What value do you get from being a mentor for the REU program?

As a mentor, I gain the rewarding experience of fostering cross-disciplinary growth in early-career researchers. Mentoring allows me to share my own experience working at the intersection of biology and computing while also learning from the fresh perspectives students bring. This exchange of ideas strengthens my own collaborative skills and reinforces the importance of interdisciplinary thinking, which is vital in advancing bioinformatics and genomics research.

What will your REU students be working on specifically?

The REU project is titled "Bioinformatics Workflow Templates for Genomics Analyses." Students will create user-friendly templates for common genomics analyses, such as RNA-seq, variant calling, and genome assembly, with pre-configured scripts, SLURM job files, and optimal resource settings tailored for HPC. This project is aimed at researchers comfortable with the command line but not necessarily with workflow managers, focusing on usability, resource efficiency, and reproducibility.

Why HPC?

  1. As an industry to work in

    HPC is a field that supports scientific breakthroughs and industrial innovations. Working in HPC provides an opportunity to impact diverse fields, from healthcare to environmental research, by making complex computations feasible and faster.

  2. As a use for research

    HPC enables research that would otherwise be impossible on standard computing systems. For bioinformatics, in particular, it allows us to handle and analyze vast datasets from genomics, which is crucial for understanding biological complexity.

  3. As an experience as an undergrad

    For undergraduates, gaining experience with HPC is a gateway to advanced research and technical expertise. It’s a skill set applicable to nearly every field, building resilience in problem-solving and preparing students for diverse STEM careers.

Why RCAC/Purdue?

  1. As a place to work as a professional

    Purdue and RCAC are at the forefront of computational research support, fostering a collaborative environment that values innovation and practical impact. It’s an ideal place for professionals looking to make a meaningful contribution to science.
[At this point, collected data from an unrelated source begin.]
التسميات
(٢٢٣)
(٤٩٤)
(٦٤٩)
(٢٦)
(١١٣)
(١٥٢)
  2. A place to get your education (e.g. grad school)

    Purdue’s commitment to research computing offers grad students unparalleled resources and support, enabling groundbreaking research in bioinformatics and beyond.
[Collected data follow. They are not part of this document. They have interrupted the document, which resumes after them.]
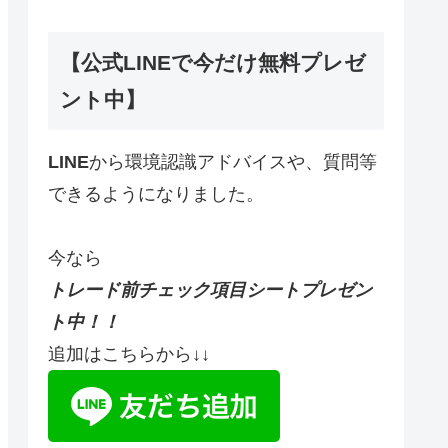
【公式LINEで今だけ無料プレゼ
ント中】
LINE
から環境認識アドバイスや、質問等
できるようになりました。
今なら
トレード前チェック項目シートプレゼン
ト中！！
追加はこちらから↓↓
  3. As a place to work as an undergrad

    Undergraduates at Purdue gain access to sophisticated computational resources, build valuable skills, and network with experts in various fields, which greatly enhances their academic and career prospects.

Where do you see HPC/Supercomputing/Research Computing going in the next 10 years?

  1. Where do you see your specialty in HPC in the next 10 years

    In the next 10 years, I see my specialty in HPC being profoundly shaped by AI-driven advancements across bioinformatics. AI is revolutionizing bioinformatics by enabling deeper and more precise insights into complex biological data. In single-cell genomics, for example, AI can be harnessed to predict cell lineages and uncover developmental trajectories at unprecedented resolution. For gene expression quantification, AI models can improve accuracy by learning from massive datasets and detecting subtle expression patterns across cell types. AI will also likely enhance gene and regulatory feature predictions, allowing us to map functional elements in genomes more accurately and efficiently, even in challenging polyploid genomes. Additionally, AI in metagenomics will streamline the identification and functional profiling of microbial communities. These advancements will require HPC infrastructure to handle the computational demands, positioning bioinformatics at the forefront of biomedical discovery through AI.

Have you ever been an REU or student employee?

I’ve never been an intern during my undergraduate studies, as there wasn’t a similar program available in my country at the time. This experience gives me a unique perspective, as I recognize the immense value of hands-on research opportunities like the REU program, which can be pivotal for students in shaping their careers.